**WHAT YOU HAVE TO DO**
Identify each line in the listing below that contains the word "against", and copy those lines.

(Collected data)
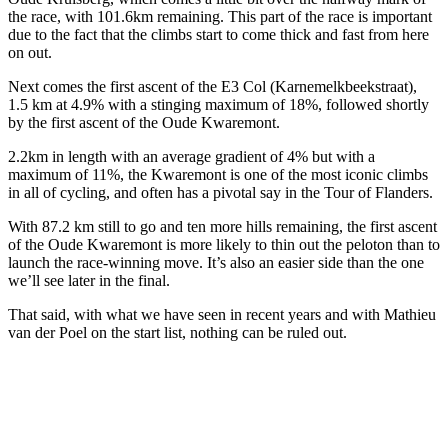
the race, with 101.6km remaining. This part of the race is important
due to the fact that the climbs start to come thick and fast from here
on out.
Next comes the first ascent of the E3 Col (Karnemelkbeekstraat),
1.5 km at 4.9% with a stinging maximum of 18%, followed shortly
by the first ascent of the Oude Kwaremont.
2.2km in length with an average gradient of 4% but with a
maximum of 11%, the Kwaremont is one of the most iconic climbs
in all of cycling, and often has a pivotal say in the Tour of Flanders.
With 87.2 km still to go and ten more hills remaining, the first ascent
of the Oude Kwaremont is more likely to thin out the peloton than to
launch the race-winning move. It’s also an easier side than the one
we’ll see later in the final.
That said, with what we have seen in recent years and with Mathieu
van der Poel on the start list, nothing can be ruled out.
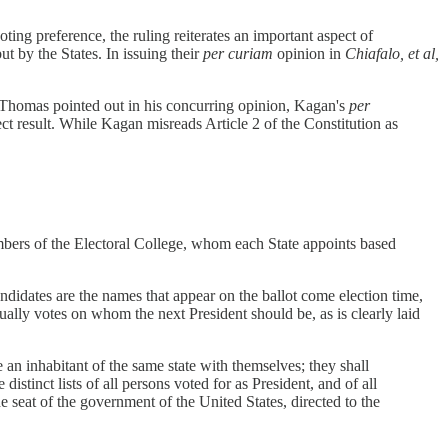
ting preference, the ruling reiterates an important aspect of
ut by the States. In issuing their
per curiam
opinion in
Chiafalo, et al,
ce Thomas pointed out in his concurring opinion, Kagan's
per
ect result. While Kagan misreads Article 2 of the Constitution as
members of the Electoral College, whom each State appoints based
candidates are the names that appear on the ballot come election time,
ctually votes on whom the next President should be, as is clearly laid
e an inhabitant of the same state with themselves; they shall
distinct lists of all persons voted for as President, and of all
he seat of the government of the United States, directed to the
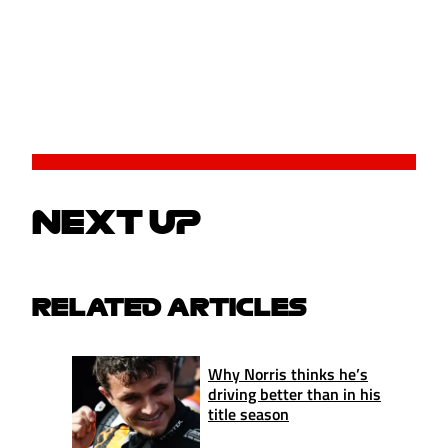
NEXT UP
RELATED ARTICLES
Why Norris thinks he’s
driving better than in his
title season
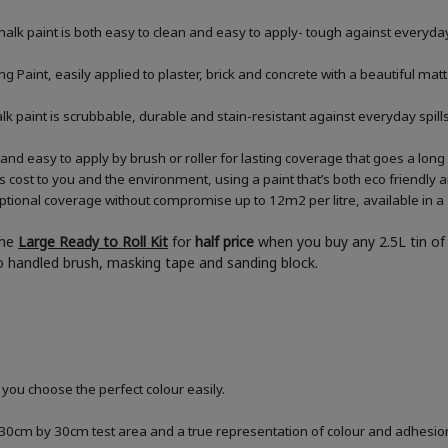
halk paint is both easy to clean and easy to apply- tough against everyday
 Paint, easily applied to plaster, brick and concrete with a beautiful matt
chalk paint is scrubbable, durable and stain-resistant against everyday sp
and easy to apply by brush or roller for lasting coverage that goes a lon
ess cost to you and the environment, using a paint that’s both eco friendly
tional coverage without compromise up to 12m2 per litre, available in a 2
the
Large Ready to Roll Kit
for
half price
when you buy any 2.5L tin of 
boo handled brush, masking tape and sanding block.
 you choose the perfect colour easily.
a 30cm by 30cm test area and a true representation of colour and adhesi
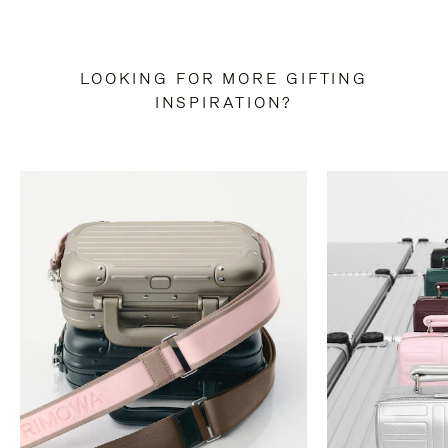
LOOKING FOR MORE GIFTING
INSPIRATION?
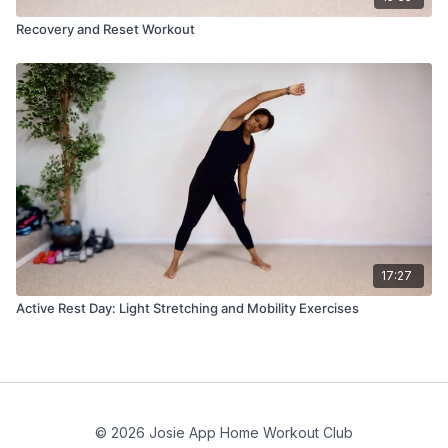
Recovery and Reset Workout
17:27
Active Rest Day: Light Stretching and Mobility Exercises
© 2026 Josie App Home Workout Club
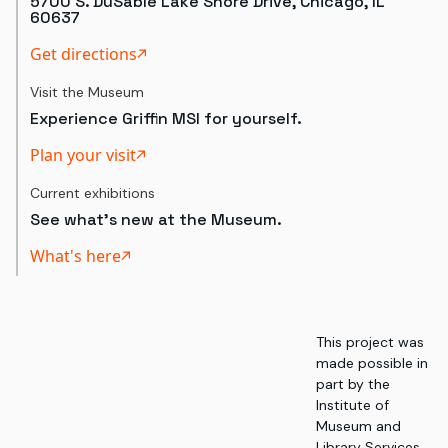
5700 S. DuSable Lake Shore Drive, Chicago, IL
60637
Get directions
Visit the Museum
Experience Griffin MSI for yourself.
Plan your visit
Current exhibitions
See what's new at the Museum.
What's here
This project was
made possible in
part by the
Institute of
Museum and
Library Services,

**ANSWER BOX**
halk paint is both easy to clean and easy to apply- tough against everyday
chalk paint is scrubbable, durable and stain-resistant against everyday sp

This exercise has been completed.